De repente se tuvo la posibilidad de decirlo todo a todos, pero bien mirado, no se tenía nada qué decir. Bertolt Brecht (Teoría de la Radio, 1927-1932)


viernes, 22 de octubre de 2010

Oportunismo

Oportunismo
Por María Eugenia Mendoza 

Todas las mañanas a las cinco en punto inicia la subasta de pescados y mariscos. Gente de remotas ciudades, principalmente gerentes de compras de las cadenas de supermercados, de los más prestigiados hoteles y restaurantes, arriban para hacerse de las mejores piezas recién capturadas en las ricas aguas de los siete mares.

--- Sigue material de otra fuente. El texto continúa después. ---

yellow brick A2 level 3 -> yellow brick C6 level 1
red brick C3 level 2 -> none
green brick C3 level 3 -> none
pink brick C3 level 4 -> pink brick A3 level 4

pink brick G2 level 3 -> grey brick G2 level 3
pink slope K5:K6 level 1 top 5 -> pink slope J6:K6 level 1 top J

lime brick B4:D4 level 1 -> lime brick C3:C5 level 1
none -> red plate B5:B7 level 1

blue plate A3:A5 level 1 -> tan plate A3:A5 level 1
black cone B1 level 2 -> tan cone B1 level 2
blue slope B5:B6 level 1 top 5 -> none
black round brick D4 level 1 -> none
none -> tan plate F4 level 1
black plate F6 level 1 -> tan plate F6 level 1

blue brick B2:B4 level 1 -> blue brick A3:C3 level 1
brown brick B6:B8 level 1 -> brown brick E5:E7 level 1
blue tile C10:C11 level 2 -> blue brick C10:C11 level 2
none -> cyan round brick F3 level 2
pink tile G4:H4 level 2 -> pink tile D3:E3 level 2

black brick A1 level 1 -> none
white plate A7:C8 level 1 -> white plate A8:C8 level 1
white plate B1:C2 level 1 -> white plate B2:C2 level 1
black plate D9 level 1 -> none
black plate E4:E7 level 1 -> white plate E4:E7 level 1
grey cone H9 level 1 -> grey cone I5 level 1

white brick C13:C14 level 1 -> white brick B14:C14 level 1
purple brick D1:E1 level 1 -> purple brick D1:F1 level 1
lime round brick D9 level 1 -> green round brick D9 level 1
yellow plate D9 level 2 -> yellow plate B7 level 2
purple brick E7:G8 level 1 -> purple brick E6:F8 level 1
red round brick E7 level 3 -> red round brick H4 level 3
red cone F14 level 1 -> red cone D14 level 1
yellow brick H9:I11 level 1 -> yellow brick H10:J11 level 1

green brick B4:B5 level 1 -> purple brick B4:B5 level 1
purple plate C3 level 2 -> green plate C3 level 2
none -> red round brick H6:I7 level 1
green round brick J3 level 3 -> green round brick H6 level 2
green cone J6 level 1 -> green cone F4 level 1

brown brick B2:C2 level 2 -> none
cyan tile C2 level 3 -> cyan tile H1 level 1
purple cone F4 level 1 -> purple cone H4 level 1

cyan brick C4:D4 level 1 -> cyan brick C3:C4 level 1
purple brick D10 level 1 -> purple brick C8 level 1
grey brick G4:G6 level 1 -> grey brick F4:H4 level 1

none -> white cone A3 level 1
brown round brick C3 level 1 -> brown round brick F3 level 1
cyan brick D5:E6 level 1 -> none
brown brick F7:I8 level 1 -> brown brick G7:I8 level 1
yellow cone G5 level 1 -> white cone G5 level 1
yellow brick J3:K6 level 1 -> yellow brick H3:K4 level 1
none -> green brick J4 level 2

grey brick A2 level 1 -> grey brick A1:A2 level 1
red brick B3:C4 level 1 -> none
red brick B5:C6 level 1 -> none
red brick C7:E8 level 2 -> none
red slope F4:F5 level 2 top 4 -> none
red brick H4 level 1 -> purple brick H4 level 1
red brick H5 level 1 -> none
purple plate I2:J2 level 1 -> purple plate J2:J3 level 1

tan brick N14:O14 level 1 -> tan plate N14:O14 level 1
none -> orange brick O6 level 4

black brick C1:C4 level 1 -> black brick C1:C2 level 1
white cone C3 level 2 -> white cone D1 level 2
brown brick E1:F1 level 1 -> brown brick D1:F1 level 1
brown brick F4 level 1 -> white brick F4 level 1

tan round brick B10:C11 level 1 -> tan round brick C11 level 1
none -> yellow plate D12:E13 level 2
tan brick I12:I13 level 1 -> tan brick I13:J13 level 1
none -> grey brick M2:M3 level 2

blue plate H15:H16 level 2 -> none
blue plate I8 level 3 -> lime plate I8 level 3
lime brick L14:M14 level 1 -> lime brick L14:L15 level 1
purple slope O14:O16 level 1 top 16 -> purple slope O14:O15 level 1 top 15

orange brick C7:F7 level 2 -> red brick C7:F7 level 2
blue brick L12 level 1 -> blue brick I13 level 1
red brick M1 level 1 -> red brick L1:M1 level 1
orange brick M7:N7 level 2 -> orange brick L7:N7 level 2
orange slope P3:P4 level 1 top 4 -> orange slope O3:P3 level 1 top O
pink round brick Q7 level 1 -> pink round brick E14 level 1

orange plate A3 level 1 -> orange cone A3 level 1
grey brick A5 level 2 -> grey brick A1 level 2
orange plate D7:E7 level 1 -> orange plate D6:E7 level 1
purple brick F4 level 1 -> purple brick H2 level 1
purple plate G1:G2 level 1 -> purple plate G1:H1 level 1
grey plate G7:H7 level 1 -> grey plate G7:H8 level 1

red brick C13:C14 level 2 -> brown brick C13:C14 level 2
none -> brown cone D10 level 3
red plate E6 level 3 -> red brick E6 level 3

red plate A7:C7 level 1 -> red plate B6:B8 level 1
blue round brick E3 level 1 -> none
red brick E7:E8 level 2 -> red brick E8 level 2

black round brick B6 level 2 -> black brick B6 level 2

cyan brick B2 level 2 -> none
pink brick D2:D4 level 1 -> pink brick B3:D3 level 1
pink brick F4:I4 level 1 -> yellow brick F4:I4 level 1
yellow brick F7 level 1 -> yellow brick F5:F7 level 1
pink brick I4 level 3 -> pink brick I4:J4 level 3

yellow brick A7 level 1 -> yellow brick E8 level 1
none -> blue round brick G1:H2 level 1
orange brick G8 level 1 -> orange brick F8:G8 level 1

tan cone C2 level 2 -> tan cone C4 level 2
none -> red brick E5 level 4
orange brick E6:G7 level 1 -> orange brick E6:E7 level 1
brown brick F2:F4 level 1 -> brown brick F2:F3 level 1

Los compradores llegan entre media hora y quince minutos antes de que inicie la actividad. Se conocen, se saludan amablemente mientras beben café. Cualquiera diría que la atmósfera es amigable. Sin embargo, antes de que inicie la puja, justo al escucharse la campanada para presentar las primeras piezas, los compradores se transforman. Despojados de buenos modales y haciendo alarde de un vocabulario limitado a quince maldiciones sale a relucir su ser más íntimo. Miradas ambiciosas, calculadoras han sustituido a las sonrientes de unos segundos atrás. Gritos, manos que se agitan, codazos, gestos de satisfacción o frustración se suceden. La frenética rebatinga parece interminable pero como la mercancía no lo es en unos minutos la gente se aleja y deja atrás el ceño fruncido para dar paso nuevamente a la sonrisa discreta, a la inclinación de cabeza a manera de despedida.

Esa mañana los acontecimientos se repetían como en un cuento circular en el que no hay lugar para variaciones, pero he aquí que un personaje insignificante, de ésos que, como en la vida real, parecen existir para la única función de formar parte del paisaje, acaparó los pulpos.
Nadie daba crédito a lo que presenciaba. El hombrecillo, mimetizado con el uniforme de los trabajadores y calzando unas botas que se veía a leguas que le quedaban enormes, no escatimó ni un céntimo en el precio de la codiciada mercancía, que se había elevado a niveles inusitados debido al interés que tenía el dueño de la cadena de restaurantes "El jardín del pulpo" de llevarse los últimos ejemplares buenos de la temporada. El hombrecillo insignificante no cedió ni uno de los cefalópodos, por más que el empresario le suplicó que le dejara al menos una cuarta parte de ellos.

El enorme estanque en el que sobresalían los asustados ojos pegados a las enormes cabezas fue conducido a un trailer estacionado en el punto más lejano del mercado. Los hábiles cargadores lo engancharon a la grúa y con la dirección del hombrecillo hicieron el vaciado de la valiosa carga en un estanque que ocupaba prácticamente toda la caja del vehículo. Con más espacio, los moluscos extendían sus tentáculos y buscaban el mejor lugar. Uno de ellos se posó sobre un cubo pintado con los colores del partido en el poder, ignorando otros de diferentes colores. El hombrecillo no pudo ocultar una sonrisa.

–¿Qué van a hacer con estos cabezones? –preguntó curioso uno de los cargadores.

–No sé, yo sólo me encargo de las compras estratégicas.

–Mira, ése se parece a Paul –dijo otro–, señalando al que estaba encima del cubo.

–Pero, ¿en dónde los va a entregar? –insistió el primero.

–En la presidencia... –se arrepintió de haber respondido, no por otra cosa, sino porque generalmente no hablaba con gente como ésa.

–¿A poco van a ofrecer un gran banquete?

–No, es que va a haber elecciones –respondió el chofer.

El hombrecillo echó una mirada gélida al chofer. De mala gana ayudó a cerrar y asegurar las puertas y se subió en el asiento del copiloto. No volvió a mirar a los cargadores, quienes se alejaban del lugar empujándose, diciéndose groserías y seguramente sin haber prestado atención a las palabras del chofer.

Publicado el 13 de agosto de 2010, en "Aldea de las Letras".